Complicated Financial Activity;
EU Mulls Direct CBI Transfer
Smaller French banks with clients operating in Iran have already started telling those customers they are unlikely to be able to continue providing services after Aug. 6, Etourneau said, adding that sanctions linked to the central bank would make financial activity even more complicated.
“With the absence of banking support, all economic sectors will be impacted, including those which have had exemptions such as health and the food industry,” he said.
Small and medium companies may look to work with Asian affiliates as one option of staying in Iran. “In the short-term, the easiest solution would be for European states to cover the cost of American sanctions imposed on certain companies,” he said.

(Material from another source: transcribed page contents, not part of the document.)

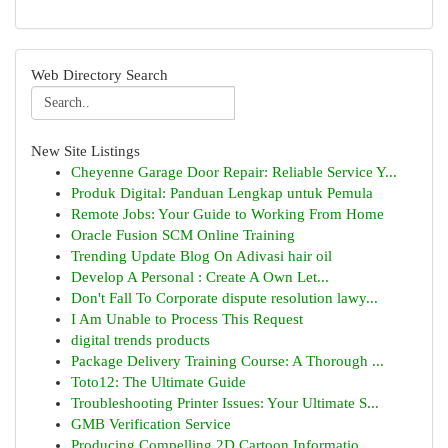
Web Directory Search
New Site Listings
Cheyenne Garage Door Repair: Reliable Service Y...
Produk Digital: Panduan Lengkap untuk Pemula
Remote Jobs: Your Guide to Working From Home
Oracle Fusion SCM Online Training
Trending Update Blog On Adivasi hair oil
Develop A Personal : Create A Own Let...
Don't Fall To Corporate dispute resolution lawy...
I Am Unable to Process This Request
digital trends products
Package Delivery Training Course: A Thorough ...
Toto12: The Ultimate Guide
Troubleshooting Printer Issues: Your Ultimate S...
GMB Verification Service
Producing Compelling 2D Cartoon Informatio...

The European Commission is proposing that EU governments make direct money transfers to Iran’s central bank to avoid US penalties, an EU official said, in what would be the most forthright challenge to Washington’s newly reimposed sanctions.
The step, which would seek to bypass the US financial system, would allow European companies to repay Iran for oil exports and repatriate Iranian funds in Europe, a senior EU official said, although the details were still to be worked out.
“Commission President Jean-Claude Juncker has proposed this to member states. We now need to work out how we can facilitate oil payments and repatriate Iranian funds in the European Union to Iran’s central bank,” said the EU official, who is directly involved in the discussions.
The US Treasury announced on Tuesday more sanctions on officials of the Central Bank of Iran, including Governor Valiollah Seif. But the EU official said the bloc believes that does not sanction the central bank itself.